Symptoms of Hydrocodone Abuse

Users can experience symptoms of hydrocodone abuse after taking the drug for any amount of time. Common signs include:


  • Chronic fatigue
  • Swollen feet, legs, or ankles
  • Muscle weakness
  • Itching
  • Stomach pain and digestive issues
  • Hallucinations
  • Decrease in sexual health (irregular menstruation, erectile dysfunction, etc.)
  • Swollen face (eyes, lips)
  • Chest pain or tightness


It is important to know these symptoms can and often do overlap with signs of a hydrocodone overdose, which is also a sign of abuse. If you or someone you know experiences these symptoms, seek medical help right away, especially after taking an illicit form of hydrocodone, which may contain fentanyl or other harmful substances.

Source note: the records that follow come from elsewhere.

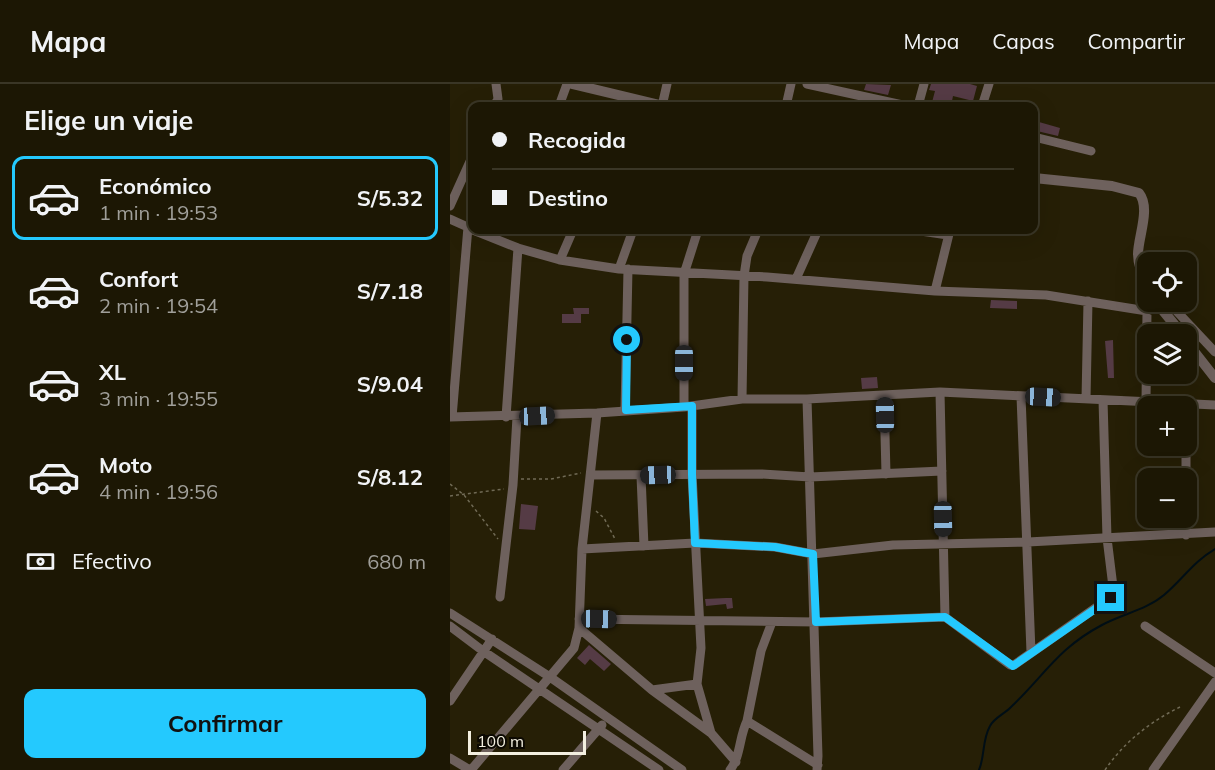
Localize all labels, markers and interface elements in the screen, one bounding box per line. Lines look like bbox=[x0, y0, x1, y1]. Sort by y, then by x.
text: Mapa bbox=[30, 24, 106, 59]
text: Mapa bbox=[904, 28, 959, 54]
text: Capas bbox=[992, 28, 1055, 54]
text: Compartir bbox=[1088, 28, 1185, 54]
text: Elige un viaje bbox=[24, 103, 193, 137]
text: Recogida bbox=[528, 126, 626, 154]
icon: car bbox=[27, 171, 81, 225]
text: Económico bbox=[99, 172, 212, 200]
text: S/5.32 bbox=[357, 184, 423, 212]
text: Destino bbox=[528, 184, 608, 212]
text: 1 min · 19:53 bbox=[99, 200, 218, 225]
map controls bbox=[1137, 252, 1197, 528]
button: locate bbox=[1137, 252, 1197, 312]
icon: car bbox=[27, 264, 81, 318]
text: Confort bbox=[99, 265, 178, 293]
text: S/7.18 bbox=[357, 277, 423, 305]
text: 2 min · 19:54 bbox=[99, 293, 218, 318]
button: layers bbox=[1137, 324, 1197, 384]
route start bbox=[613, 326, 640, 353]
car bbox=[675, 345, 693, 381]
icon: car bbox=[27, 357, 81, 411]
text: XL bbox=[99, 358, 126, 386]
text: S/9.04 bbox=[357, 370, 423, 398]
text: 3 min · 19:55 bbox=[99, 386, 218, 411]
car bbox=[1025, 387, 1061, 407]
button: + bbox=[1137, 396, 1197, 456]
car bbox=[876, 397, 894, 433]
car bbox=[519, 406, 555, 426]
icon: car bbox=[27, 450, 81, 504]
text: Moto bbox=[99, 451, 152, 479]
text: S/8.12 bbox=[357, 463, 423, 491]
car bbox=[640, 465, 676, 485]
button: − bbox=[1137, 468, 1197, 528]
text: 4 min · 19:56 bbox=[99, 479, 218, 504]
car bbox=[934, 501, 952, 537]
icon: cash bbox=[24, 545, 57, 578]
text: Efectivo bbox=[72, 547, 152, 575]
text: 680 m bbox=[367, 549, 426, 574]
route end bbox=[1097, 584, 1124, 611]
car bbox=[581, 610, 617, 628]
button: Confirmar bbox=[24, 689, 426, 758]
scale bar bbox=[468, 728, 586, 756]
text: 100 m bbox=[477, 731, 524, 751]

Hydrocodone Abuse Statistics

It can be hard to determine the full scope of hydrocodone abuse based on the available data. Part of the reason for this is that while hydrocodone has significant data related to its popularity as a prescription medication, the same cannot be easily determined from hydrocodone’s influence in the illicit drug industry. It is worth noting that the medication is often the intended drug of choice during the highly dangerous counterfeit pill craze worldwide.

Six out of 10 pills in the counterfeit industry contain lethal amounts of fentanyl, but many of the pills local and federal law enforcement officials seize are made to look like hydrocodone. While these tragic situations tend to focus on the common denominator of fentanyl and the rising overdose death rates due to its use, it is important to stress that hydrocodone is popular enough among dealers to mimic the drug in the first place. It is also popular enough among buyers to buy it as a street drug.

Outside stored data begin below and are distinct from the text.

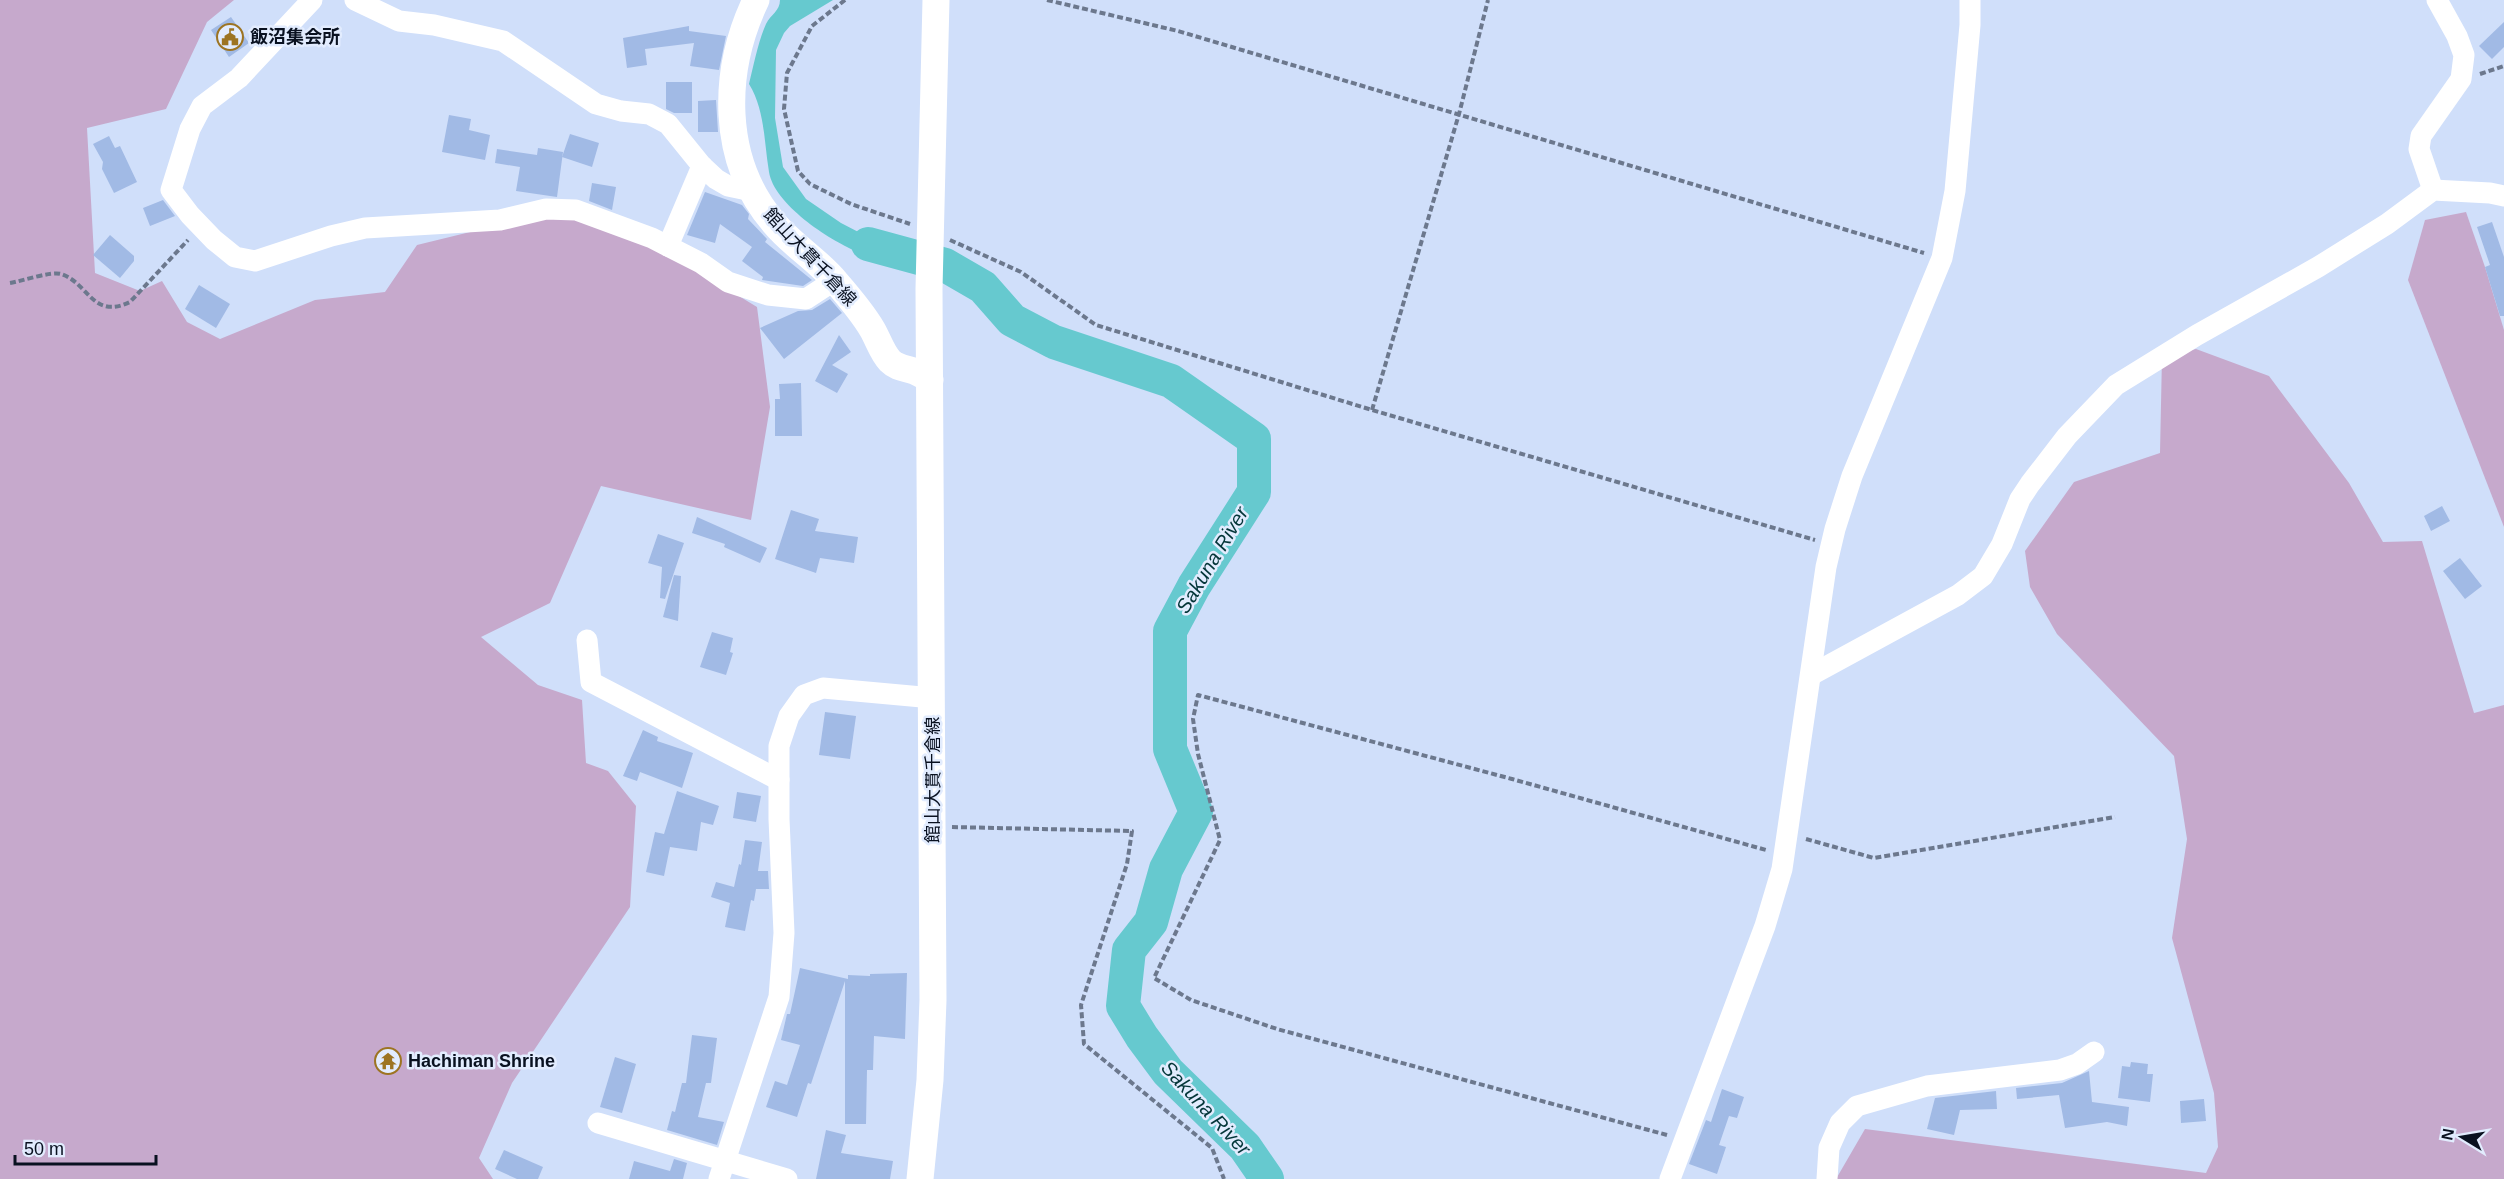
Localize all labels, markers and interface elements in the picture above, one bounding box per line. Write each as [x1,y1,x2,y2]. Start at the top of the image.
public building icon: 飯沼集会所 [215,22,245,52]
place label: 飯沼集会所 [250,27,340,47]
street label: 館山大貫千倉線 [760,204,860,310]
water label: Sakuna River [1172,502,1253,617]
street label: 館山大貫千倉線 [923,717,943,843]
temple icon: Hachiman Shrine [373,1046,403,1076]
place label: Hachiman Shrine [408,1051,555,1071]
water label: Sakuna River [1157,1057,1256,1160]
north arrow [2432,1107,2492,1167]
text: N [2438,1127,2457,1142]
scale bar [15,1128,156,1166]
text: 50 m [24,1139,64,1159]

Hydrocodone Addiction in the U.S.

According to the 2020 National Survey on Drug Use and Health (NSDUH), hydrocodone ranked as the prescription pain reliever with the single highest percentage of misuse among people ages 12 and older. Unlike the popularity of other opioid drugs, most survey respondents claimed to use hydrocodone solely as a pain medication. In fact, the Centers for Disease Control and Prevention (CDC) lists the drug as the most commonly prescribed opioid drug.

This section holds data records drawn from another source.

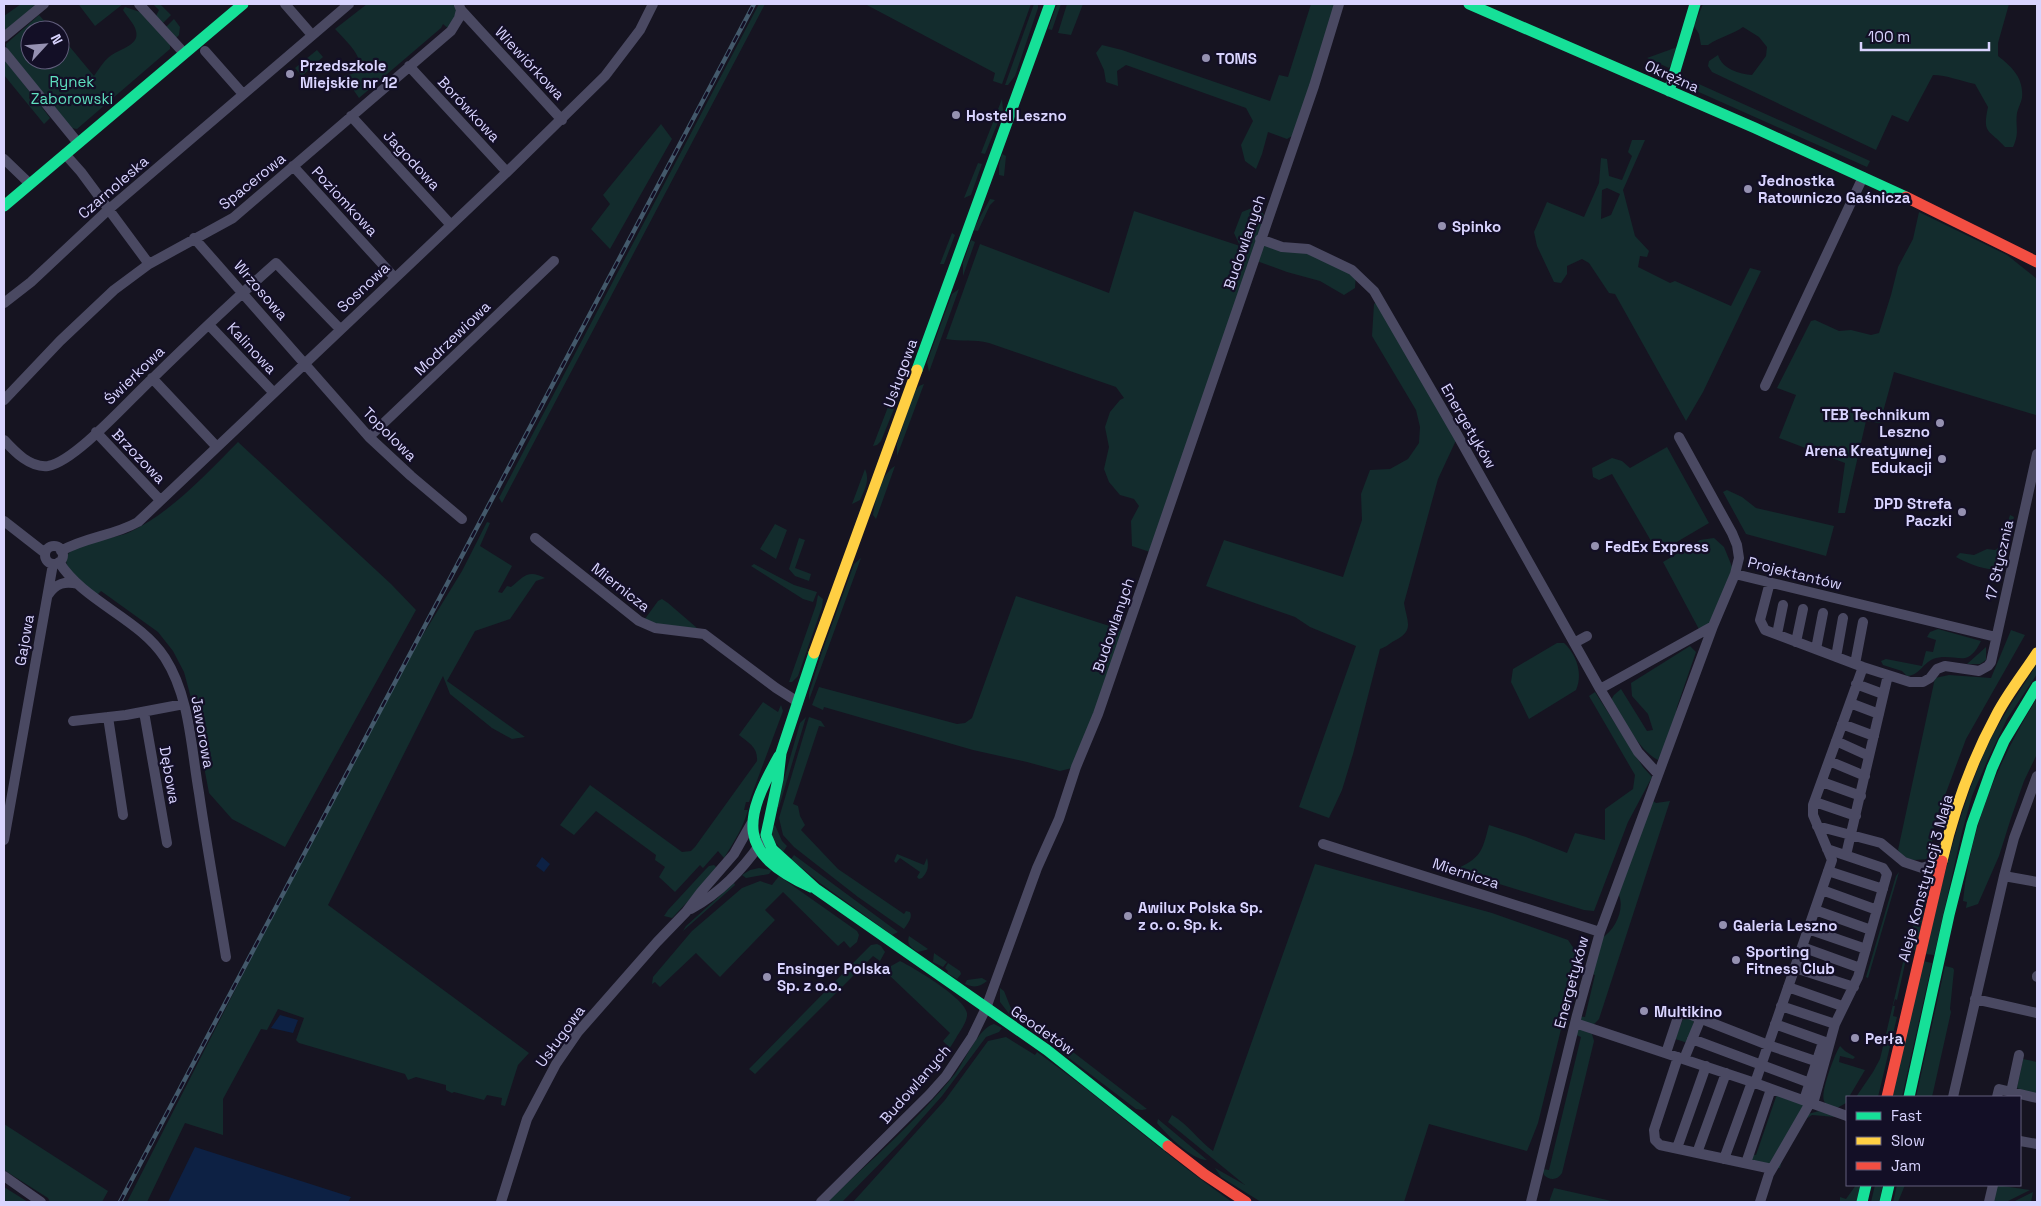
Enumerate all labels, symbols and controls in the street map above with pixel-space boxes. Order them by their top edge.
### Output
north arrow [20,20,70,70]
scale bar [1861,20,1988,52]
street label: Wiewiórkowa [491,22,569,104]
text: 100 m [1868,27,1910,46]
text: N [47,31,67,47]
place label: TOMS [1216,49,1257,68]
marker: TOMS [1200,52,1212,64]
place label: Przedszkole Miejskie nr 12 [300,56,397,92]
street label: Okrężna [1642,56,1703,97]
marker: Przedszkole Miejskie nr 12 [284,68,296,80]
park label: Rynek Zaborowski [31,72,113,108]
street label: Borówkowa [434,72,505,146]
place label: Hostel Leszno [966,106,1067,125]
marker: Hostel Leszno [950,109,962,121]
street label: Jagodowa [379,126,445,194]
street label: Spacerowa [215,148,289,214]
street label: Czarnoleska [74,151,152,223]
street label: Poziomkowa [308,162,382,240]
place label: Jednostka Ratowniczo Gaśnicza [1758,171,1911,207]
marker: Jednostka Ratowniczo Gaśnicza [1742,183,1754,195]
street label: Budowlanych [1219,192,1269,292]
place label: Spinko [1452,217,1501,236]
marker: Spinko [1436,220,1448,232]
street label: Wrzosowa [230,256,292,324]
street label: Sosnowa [333,258,394,316]
street label: Modrzewiowa [410,296,495,379]
street label: Kalinowa [223,318,281,378]
street label: Usługowa [879,336,921,410]
street label: Świerkowa [100,341,168,408]
street label: Energetyków [1437,380,1501,472]
street label: Topolowa [359,403,421,465]
place label: TEB Technikum Leszno [1822,405,1930,441]
marker: TEB Technikum Leszno [1934,417,1946,429]
street label: Brzozowa [108,424,170,488]
place label: Arena Kreatywnej Edukacji [1805,441,1932,477]
marker: Arena Kreatywnej Edukacji [1936,453,1948,465]
place label: DPD Strefa Paczki [1874,494,1952,530]
marker: DPD Strefa Paczki [1956,506,1968,518]
street label: 17 Stycznia [1981,518,2018,602]
place label: FedEx Express [1605,537,1709,556]
marker: FedEx Express [1589,540,1601,552]
street label: Projektantów [1746,552,1844,594]
street label: Miernicza [588,558,654,616]
street label: Budowlanych [1088,575,1138,675]
street label: Gajowa [10,612,38,667]
street label: Jaworowa [187,694,219,770]
street label: Dębowa [156,745,184,806]
street label: Aleje Konstytucji 3 Maja [1893,792,1957,964]
street label: Miernicza [1430,853,1502,893]
place label: Awilux Polska Sp. z o. o. Sp. k. [1138,898,1263,934]
marker: Awilux Polska Sp. z o. o. Sp. k. [1122,910,1134,922]
place label: Galeria Leszno [1733,916,1838,935]
marker: Galeria Leszno [1717,919,1729,931]
street label: Energetyków [1550,934,1592,1030]
place label: Sporting Fitness Club [1746,942,1835,978]
marker: Sporting Fitness Club [1730,954,1742,966]
place label: Ensinger Polska Sp. z o.o. [777,959,891,995]
marker: Ensinger Polska Sp. z o.o. [761,971,773,983]
street label: Usługowa [531,1001,589,1071]
street label: Geodetów [1007,1001,1079,1059]
place label: Multikino [1654,1002,1722,1021]
marker: Multikino [1638,1005,1650,1017]
place label: Perła [1865,1029,1903,1048]
marker: Perła [1849,1032,1861,1044]
street label: Budowlanych [875,1041,955,1127]
legend [1846,1096,2021,1186]
text: Fast [1891,1106,1922,1125]
text: Slow [1891,1131,1925,1150]
text: Jam [1891,1156,1921,1175]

Hydrocodone Abuse on the Body

Hydrocodone can take a significant toll on the body, whether someone uses the drug one time or has an ongoing history of substance abuse. Like any central nervous system (CNS) depressant, hydrocodone interrupts the body’s communication between the brain and the body, meaning both short- and long-term abuse can cause serious problems with the healthy function of bodily organs. Two of the most severe examples of hydrocodone abuse and its effect on the body are the high risk of lung and heart failure.


Besides causing euphoria and numbing pain, opioids like hydrocodone relax the body, resulting in a slower heart rate and slower breathing. It is easy to assume that this risk a very low except for those who use hydrocodone for a long time or mix the drug with other substances. However, data related to hydrocodone and other opioids has caused the FDA to update its warnings about the drug in recent years. Now, these warning labels include the risk of fatal respiratory depression or heart failure, especially when used with other drugs or alcohol.

Frequently Asked Questions (FAQs)

There are several things to know about hydrocodone use, especially in determining how it compares to other opioids and what organs it can harm. Here are a few of the more common questions about hydrocodone:

Is Hydrocodone an Opioid?

Hydrocodone is part of the opioid/narcotic drug class and is considered a Schedule II drug by the DEA, meaning it carries an addiction and abuse potential. While hydrocodone is not as potent as other Schedule II opioids like fentanyl, it is not considered a low-abuse opioid, such as Tramadol (Schedule IV) or codeine (Schedule III).

How Bad Is Hydrocodone for Your Liver?

Hydrocodone can be especially dangerous to the liver when it includes acetaminophen. These drugs carry an FDA label warning of hepatoxicity, known as acute liver failure.

How Bad Is Hydrocodone on Your Stomach?

When hydrocodone includes ibuprofen, the FDA warning label lists warnings and possible side effects of gastrointestinal bleeding, ulceration, and perforation. These risk factors are different for everyone but are especially noteworthy for older adults and those with a history of gastrointestinal disease.